3 避難計画の実効性に問題はあるが不断の努力の傾注を約束している

「このような住民の福祉ないし地域住民の健康を守るという観点から原子力防災時におけるUPZ内住民の避難計画の実効性を検討すると,相手方らも一定程度認めているように,現状ではなお相当の課題が残されていることは認めざるを得ないであろう。」(8P)

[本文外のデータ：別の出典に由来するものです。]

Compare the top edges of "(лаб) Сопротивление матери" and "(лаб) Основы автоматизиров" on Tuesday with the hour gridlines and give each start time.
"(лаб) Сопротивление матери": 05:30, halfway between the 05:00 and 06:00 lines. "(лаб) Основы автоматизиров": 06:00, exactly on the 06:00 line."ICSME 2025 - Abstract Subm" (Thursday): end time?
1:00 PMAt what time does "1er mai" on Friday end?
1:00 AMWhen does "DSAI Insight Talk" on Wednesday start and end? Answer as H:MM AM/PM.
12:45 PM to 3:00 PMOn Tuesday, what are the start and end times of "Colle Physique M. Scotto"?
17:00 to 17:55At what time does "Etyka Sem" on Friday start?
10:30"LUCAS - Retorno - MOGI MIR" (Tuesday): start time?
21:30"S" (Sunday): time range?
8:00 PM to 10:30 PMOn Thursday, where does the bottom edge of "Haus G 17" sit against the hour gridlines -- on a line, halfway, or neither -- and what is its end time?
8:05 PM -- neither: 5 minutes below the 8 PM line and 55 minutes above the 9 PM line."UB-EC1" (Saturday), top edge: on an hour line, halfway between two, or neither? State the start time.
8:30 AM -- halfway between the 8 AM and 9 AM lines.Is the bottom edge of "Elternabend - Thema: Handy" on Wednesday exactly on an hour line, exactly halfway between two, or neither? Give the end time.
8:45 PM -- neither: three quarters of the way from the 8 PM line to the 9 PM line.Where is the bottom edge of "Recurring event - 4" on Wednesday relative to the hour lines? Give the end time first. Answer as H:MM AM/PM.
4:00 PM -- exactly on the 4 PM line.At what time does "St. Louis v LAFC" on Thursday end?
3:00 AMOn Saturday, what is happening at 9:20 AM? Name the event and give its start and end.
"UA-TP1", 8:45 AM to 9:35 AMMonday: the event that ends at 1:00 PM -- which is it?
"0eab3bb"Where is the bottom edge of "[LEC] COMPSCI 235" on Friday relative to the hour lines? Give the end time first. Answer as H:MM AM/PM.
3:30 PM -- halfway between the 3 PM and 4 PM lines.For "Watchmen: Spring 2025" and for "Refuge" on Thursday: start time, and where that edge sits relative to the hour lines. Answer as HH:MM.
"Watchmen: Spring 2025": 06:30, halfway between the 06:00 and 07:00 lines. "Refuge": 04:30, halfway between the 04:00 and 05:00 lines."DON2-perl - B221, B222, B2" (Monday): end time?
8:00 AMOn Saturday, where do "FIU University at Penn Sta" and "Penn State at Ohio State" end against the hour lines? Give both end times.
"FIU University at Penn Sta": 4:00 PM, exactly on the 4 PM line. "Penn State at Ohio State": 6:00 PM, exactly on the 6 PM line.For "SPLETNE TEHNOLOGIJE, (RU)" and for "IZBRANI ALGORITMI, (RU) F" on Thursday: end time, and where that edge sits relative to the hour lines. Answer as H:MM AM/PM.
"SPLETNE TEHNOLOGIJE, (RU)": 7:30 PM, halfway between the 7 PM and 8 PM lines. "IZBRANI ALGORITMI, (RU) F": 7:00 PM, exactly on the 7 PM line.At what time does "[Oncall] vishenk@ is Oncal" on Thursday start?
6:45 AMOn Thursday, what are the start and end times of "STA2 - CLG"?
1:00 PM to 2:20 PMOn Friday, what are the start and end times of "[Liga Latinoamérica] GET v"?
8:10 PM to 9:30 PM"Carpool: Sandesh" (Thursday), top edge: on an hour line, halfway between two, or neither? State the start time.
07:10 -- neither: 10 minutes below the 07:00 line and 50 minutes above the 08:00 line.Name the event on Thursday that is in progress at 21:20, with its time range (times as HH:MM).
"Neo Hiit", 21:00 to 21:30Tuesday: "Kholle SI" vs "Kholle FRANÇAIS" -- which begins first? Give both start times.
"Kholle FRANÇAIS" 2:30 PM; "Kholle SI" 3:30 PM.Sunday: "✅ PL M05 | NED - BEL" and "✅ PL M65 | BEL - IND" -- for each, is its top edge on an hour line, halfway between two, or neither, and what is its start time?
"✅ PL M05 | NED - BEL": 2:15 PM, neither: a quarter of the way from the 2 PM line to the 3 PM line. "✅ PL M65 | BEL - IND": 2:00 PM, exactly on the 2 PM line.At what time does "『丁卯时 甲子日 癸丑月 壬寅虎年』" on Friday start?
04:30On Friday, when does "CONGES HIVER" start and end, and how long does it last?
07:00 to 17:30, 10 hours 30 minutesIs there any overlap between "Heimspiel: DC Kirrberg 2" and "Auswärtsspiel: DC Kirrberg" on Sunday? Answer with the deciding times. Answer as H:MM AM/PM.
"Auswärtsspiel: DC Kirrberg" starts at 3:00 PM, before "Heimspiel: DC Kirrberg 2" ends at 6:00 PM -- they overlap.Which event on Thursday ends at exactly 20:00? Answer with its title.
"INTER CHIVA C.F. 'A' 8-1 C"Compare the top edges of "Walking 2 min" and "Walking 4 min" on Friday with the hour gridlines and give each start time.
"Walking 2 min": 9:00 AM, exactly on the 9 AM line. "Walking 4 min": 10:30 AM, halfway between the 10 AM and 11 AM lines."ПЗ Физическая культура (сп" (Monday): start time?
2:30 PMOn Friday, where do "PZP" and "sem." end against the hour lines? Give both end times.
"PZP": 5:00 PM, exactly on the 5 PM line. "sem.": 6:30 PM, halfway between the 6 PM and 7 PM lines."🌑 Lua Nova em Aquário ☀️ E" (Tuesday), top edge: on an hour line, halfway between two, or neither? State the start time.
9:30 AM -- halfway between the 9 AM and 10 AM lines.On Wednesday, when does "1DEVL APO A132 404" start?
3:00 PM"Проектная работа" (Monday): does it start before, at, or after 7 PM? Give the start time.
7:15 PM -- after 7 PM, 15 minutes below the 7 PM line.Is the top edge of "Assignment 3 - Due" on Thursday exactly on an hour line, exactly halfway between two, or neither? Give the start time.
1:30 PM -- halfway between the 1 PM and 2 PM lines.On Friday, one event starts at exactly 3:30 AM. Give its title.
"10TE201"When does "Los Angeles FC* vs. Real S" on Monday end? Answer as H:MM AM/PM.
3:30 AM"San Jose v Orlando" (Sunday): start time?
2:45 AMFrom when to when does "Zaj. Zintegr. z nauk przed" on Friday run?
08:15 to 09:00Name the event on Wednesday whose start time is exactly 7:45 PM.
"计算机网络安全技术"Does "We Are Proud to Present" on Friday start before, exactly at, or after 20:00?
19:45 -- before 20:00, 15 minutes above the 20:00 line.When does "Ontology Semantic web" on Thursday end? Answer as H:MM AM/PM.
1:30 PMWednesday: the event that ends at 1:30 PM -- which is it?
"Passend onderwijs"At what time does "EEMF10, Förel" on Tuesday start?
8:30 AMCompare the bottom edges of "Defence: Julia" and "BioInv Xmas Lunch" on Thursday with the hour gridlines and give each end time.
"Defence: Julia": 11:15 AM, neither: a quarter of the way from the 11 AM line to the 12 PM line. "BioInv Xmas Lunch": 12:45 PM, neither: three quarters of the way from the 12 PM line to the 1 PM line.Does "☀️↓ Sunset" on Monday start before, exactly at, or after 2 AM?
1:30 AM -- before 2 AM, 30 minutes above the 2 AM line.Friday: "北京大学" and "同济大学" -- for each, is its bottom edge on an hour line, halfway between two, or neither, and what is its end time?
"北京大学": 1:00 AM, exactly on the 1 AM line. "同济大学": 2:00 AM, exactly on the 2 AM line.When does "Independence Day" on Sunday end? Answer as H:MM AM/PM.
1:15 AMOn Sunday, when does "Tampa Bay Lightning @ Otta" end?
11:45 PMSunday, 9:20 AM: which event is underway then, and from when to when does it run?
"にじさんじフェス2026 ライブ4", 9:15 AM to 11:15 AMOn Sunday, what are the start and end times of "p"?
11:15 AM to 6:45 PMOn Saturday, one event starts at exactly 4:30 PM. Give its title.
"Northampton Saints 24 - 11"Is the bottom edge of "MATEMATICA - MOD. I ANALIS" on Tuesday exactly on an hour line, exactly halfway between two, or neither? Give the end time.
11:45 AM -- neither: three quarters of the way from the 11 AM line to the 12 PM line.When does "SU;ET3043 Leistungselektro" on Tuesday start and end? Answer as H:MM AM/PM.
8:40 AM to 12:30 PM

「一方で,相手方らは,避難計画については,市民・県民の生命・身体の安全の確保を図るべき債務を深く自覚して,抗告人らからの貴重な意見も踏まえながら,不断にその実効性を高めるための創意・工夫を凝らし続けて来ているものであり,その努力は,当然に将来にわたっても続けられていくべきものであり,上記の女川地域の緊急時対応が了解を得た後も努力を中止することはなく,防災訓練等を通じて避難計画の実効性を高めていくべく不断の努力を傾注していくと主張する。」

(7p)

コメント

1 放射性物質放出事故が発生する具体的危険性があることについても債権者らに主張疎明する責任があるとした原審決定を維持しなかったことは評価できる。

2 避難計画の実効性に問題があると認めたことは評価できる。

3 事前了解と理解の表明は再稼働の許容を意味する。住民と自治体が関われるのは,事前了解と理解の表明まで。住民にとって再稼働とその許容は同じことである。同視できないとする判断は納得できない。

4 今までの努力でなぜ避難計画の実効性を確保できなかったのか(その原因)今後の努力によって避難計画の実効性が確保されるのか(見通し)に踏み込んでいないことも納得できない。

5 東北電力が,2号機再稼働の判断をするにあたり,避難計画の実効性は考慮に入れない(事前了解と理解の表明がなされたことをもってそれに代えること)を看過している。

6 再稼働までの間に避難計画の実効性が確保されるかどうかをチェックし,再稼働に対する次の手段を検討したい。